What is being asked
Convert every line of the listing below into a JSON list of strings, one string per line, skipping blank lines.

Input rows

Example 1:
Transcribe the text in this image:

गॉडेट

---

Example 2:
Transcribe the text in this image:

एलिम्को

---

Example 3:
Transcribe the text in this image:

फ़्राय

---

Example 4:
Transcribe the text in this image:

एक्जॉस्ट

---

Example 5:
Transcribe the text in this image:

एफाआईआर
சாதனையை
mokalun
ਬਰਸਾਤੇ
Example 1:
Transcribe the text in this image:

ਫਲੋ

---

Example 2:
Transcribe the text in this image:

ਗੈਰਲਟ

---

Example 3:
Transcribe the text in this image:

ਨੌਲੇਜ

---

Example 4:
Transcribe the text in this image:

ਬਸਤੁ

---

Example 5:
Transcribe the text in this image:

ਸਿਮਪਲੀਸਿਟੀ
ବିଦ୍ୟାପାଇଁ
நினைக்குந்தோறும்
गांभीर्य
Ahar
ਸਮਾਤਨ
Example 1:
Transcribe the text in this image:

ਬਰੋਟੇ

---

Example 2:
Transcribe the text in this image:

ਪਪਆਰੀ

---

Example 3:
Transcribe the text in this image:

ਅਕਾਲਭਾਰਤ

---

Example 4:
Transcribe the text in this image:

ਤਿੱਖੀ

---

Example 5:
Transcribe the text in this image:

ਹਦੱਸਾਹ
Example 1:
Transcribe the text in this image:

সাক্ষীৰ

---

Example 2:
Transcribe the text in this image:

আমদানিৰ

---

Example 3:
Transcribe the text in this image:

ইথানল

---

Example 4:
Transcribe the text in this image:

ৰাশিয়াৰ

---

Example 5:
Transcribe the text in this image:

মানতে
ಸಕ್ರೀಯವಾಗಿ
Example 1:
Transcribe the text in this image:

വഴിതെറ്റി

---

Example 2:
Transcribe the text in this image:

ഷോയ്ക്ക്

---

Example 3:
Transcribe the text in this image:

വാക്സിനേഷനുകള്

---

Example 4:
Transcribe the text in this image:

Written response
[
  "Example 1:",
  "Transcribe the text in this image:",
  "गॉडेट",
  "---",
  "Example 2:",
  "Transcribe the text in this image:",
  "एलिम्को",
  "---",
  "Example 3:",
  "Transcribe the text in this image:",
  "फ़्राय",
  "---",
  "Example 4:",
  "Transcribe the text in this image:",
  "एक्जॉस्ट",
  "---",
  "Example 5:",
  "Transcribe the text in this image:",
  "एफाआईआर",
  "சாதனையை",
  "mokalun",
  "ਬਰਸਾਤੇ",
  "Example 1:",
  "Transcribe the text in this image:",
  "ਫਲੋ",
  "---",
  "Example 2:",
  "Transcribe the text in this image:",
  "ਗੈਰਲਟ",
  "---",
  "Example 3:",
  "Transcribe the text in this image:",
  "ਨੌਲੇਜ",
  "---",
  "Example 4:",
  "Transcribe the text in this image:",
  "ਬਸਤੁ",
  "---",
  "Example 5:",
  "Transcribe the text in this image:",
  "ਸਿਮਪਲੀਸਿਟੀ",
  "ବିଦ୍ୟାପାଇଁ",
  "நினைக்குந்தோறும்",
  "गांभीर्य",
  "Ahar",
  "ਸਮਾਤਨ",
  "Example 1:",
  "Transcribe the text in this image:",
  "ਬਰੋਟੇ",
  "---",
  "Example 2:",
  "Transcribe the text in this image:",
  "ਪਪਆਰੀ",
  "---",
  "Example 3:",
  "Transcribe the text in this image:",
  "ਅਕਾਲਭਾਰਤ",
  "---",
  "Example 4:",
  "Transcribe the text in this image:",
  "ਤਿੱਖੀ",
  "---",
  "Example 5:",
  "Transcribe the text in this image:",
  "ਹਦੱਸਾਹ",
  "Example 1:",
  "Transcribe the text in this image:",
  "সাক্ষীৰ",
  "---",
  "Example 2:",
  "Transcribe the text in this image:",
  "আমদানিৰ",
  "---",
  "Example 3:",
  "Transcribe the text in this image:",
  "ইথানল",
  "---",
  "Example 4:",
  "Transcribe the text in this image:",
  "ৰাশিয়াৰ",
  "---",
  "Example 5:",
  "Transcribe the text in this image:",
  "মানতে",
  "ಸಕ್ರೀಯವಾಗಿ",
  "Example 1:",
  "Transcribe the text in this image:",
  "വഴിതെറ്റി",
  "---",
  "Example 2:",
  "Transcribe the text in this image:",
  "ഷോയ്ക്ക്",
  "---",
  "Example 3:",
  "Transcribe the text in this image:",
  "വാക്സിനേഷനുകള്",
  "---",
  "Example 4:",
  "Transcribe the text in this image:"
]